Batch size 16 is coming from the training, there are 4 classes but getting and last few lines are of output are:

2020-08-14 16:45:43.050065: I tensorflow/stream_executor/platform/default/dso_loader.cc:44] Successfully opened dynamic library libcudart.so.10.2
I0814 16:45:43.076721 1 metrics.cc:164] found 1 GPUs supporting NVML metrics
I0814 16:45:43.082242 1 metrics.cc:173] GPU 0: GeForce RTX 2080 Ti
I0814 16:45:43.082674 1 server.cc:120] Initializing Triton Inference Server
I0814 16:45:43.252504 1 server_status.cc:55] New status tracking for model ‘yolov3_resnet18’

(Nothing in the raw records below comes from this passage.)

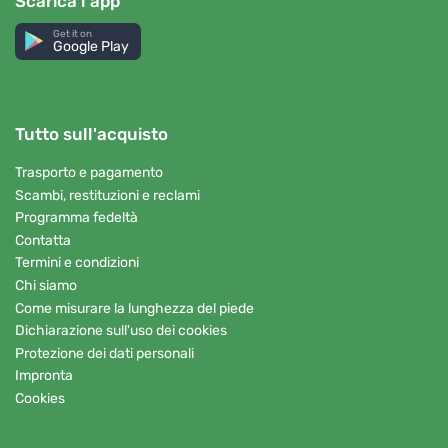
Scarica l'app
Get it on
Google Play
Tutto sull'acquisto
Trasporto e pagamento
Scambi, restituzioni e reclami
Programma fedeltà
Contatta
Termini e condizioni
Chi siamo
Come misurare la lunghezza del piede
Dichiarazione sull'uso dei cookies
Protezione dei dati personali
Impronta
Cookies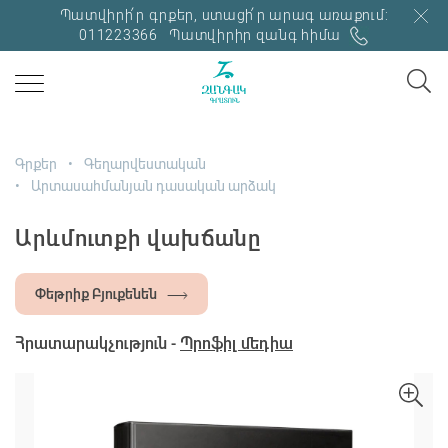
Պատվիրի՛ր գրքեր, ստացի՛ր արագ առաքում:
011223366
Պատվիրիր զանգ հիմա
Գրքեր
Գեղարվեստական
Արտասահմանյան դասական արձակ
Արևմուտքի վախճանը
Փեթրիք Բյուքենեն
Հրատարակչություն -
Պրոֆիլ մեդիա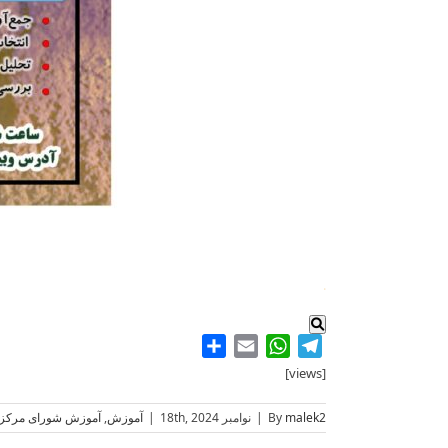
.
Share
WhatsApp
Email
Telegram
[views]
malek2
By
|
نوامبر 18th, 2024
|
آموزش
,
آموزش شورای مرکز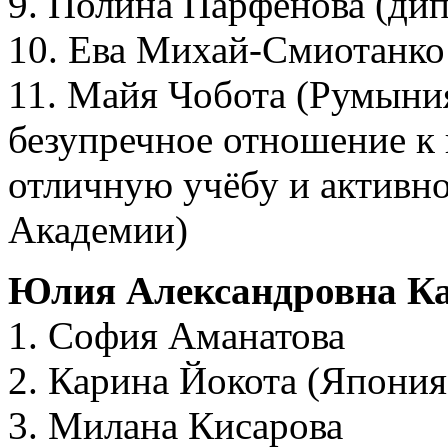
9. Полина Парфёнова (дип
10. Ева Михай-Смиотанко
11. Майя Чобота (Румыния
безупречное отношение к 
отличную учёбу и активно
Академии)
Юлия Александровна Ка
1. София Аманатова
2. Карина Йокота (Япония
3. Милана Кисарова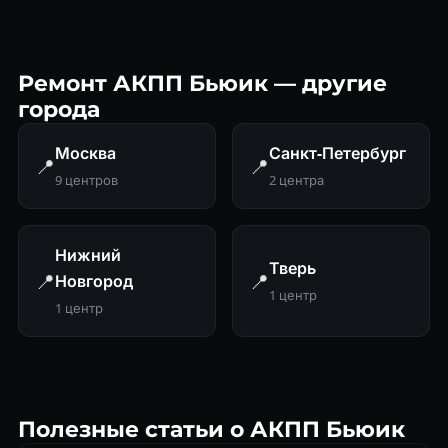
Ремонт АКПП Бьюик — другие
города
Москва
Санкт-Петербург
📍
📍
9 центров
2 центра
Нижний
Тверь
📍
📍
Новгород
1 центр
1 центр
Полезные статьи о АКПП Бьюик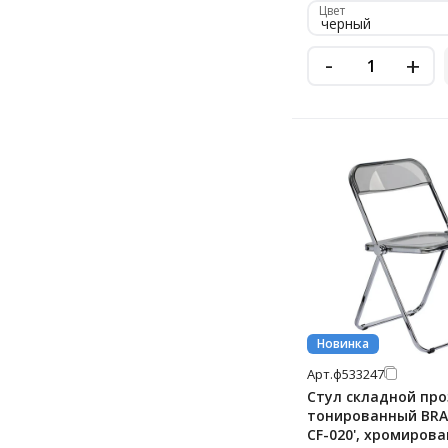
Цвет
черный
-
+
Новинка
Арт.
ф533247
Стул складной пр
тонированный BRAB
CF-020', хромиров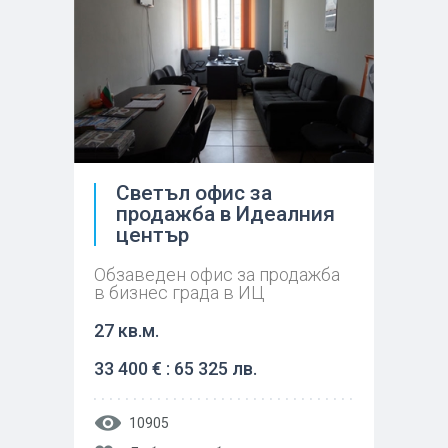
Светъл офис за
продажба в Идеалния
център
Обзаведен офис за продажба
в бизнес града в ИЦ
27 кв.м.
33 400 € : 65 325 лв.
10905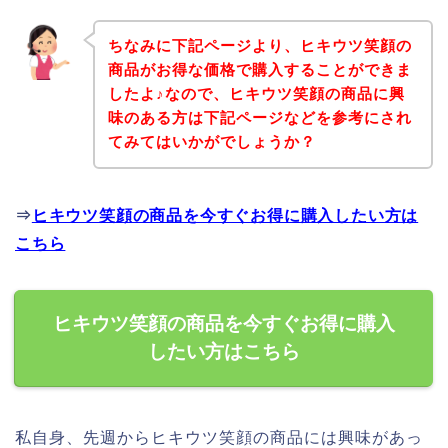
ちなみに下記ページより、ヒキウツ笑顔の
商品がお得な価格で購入することができま
したよ♪なので、ヒキウツ笑顔の商品に興
味のある方は下記ページなどを参考にされ
てみてはいかがでしょうか？
⇒
ヒキウツ笑顔の商品を今すぐお得に購入したい方は
こちら
ヒキウツ笑顔の商品を今すぐお得に購入
したい方はこちら
私自身、先週からヒキウツ笑顔の商品には興味があっ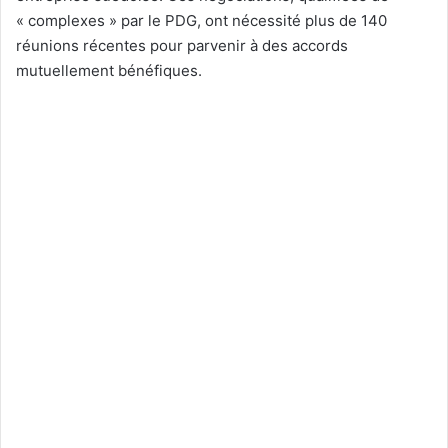
« complexes » par le PDG, ont nécessité plus de 140
réunions récentes pour parvenir à des accords
mutuellement bénéfiques.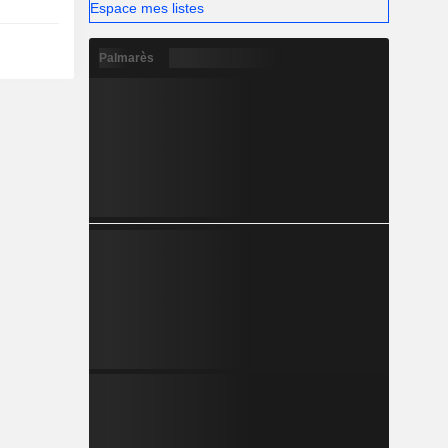
Espace mes listes
Palmarès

I0814 16:45:43.252556 1 model_repository_manager.cc:680] loading: yolov3_resnet18:1
I0814 16:45:45.333894 1 plan_backend.cc:267] Creating instance yolov3_resnet18_0_gpu0 on GPU 0 (7.5) using model.plan
W0814 16:45:45.336591 1 logging.cc:46] Current optimization profile is: 0. Please ensure there are no enqueued operations pending in this context prior to switching profiles
E0814 16:45:45.343801 1 model_repository_manager.cc:840] failed to load ‘yolov3_resnet18’ version 1: Invalid argument: model ‘yolov3_resnet18_0_gpu0’, tensor ‘BatchedNMS’: the model expects 0 dimensions (shape ) but the model configuration specifies 1 dimensions (shape [1])
error: creating server: INTERNAL - failed to load all models

I am assuming you have resolved the issue. Could you please help me with that? Thank you.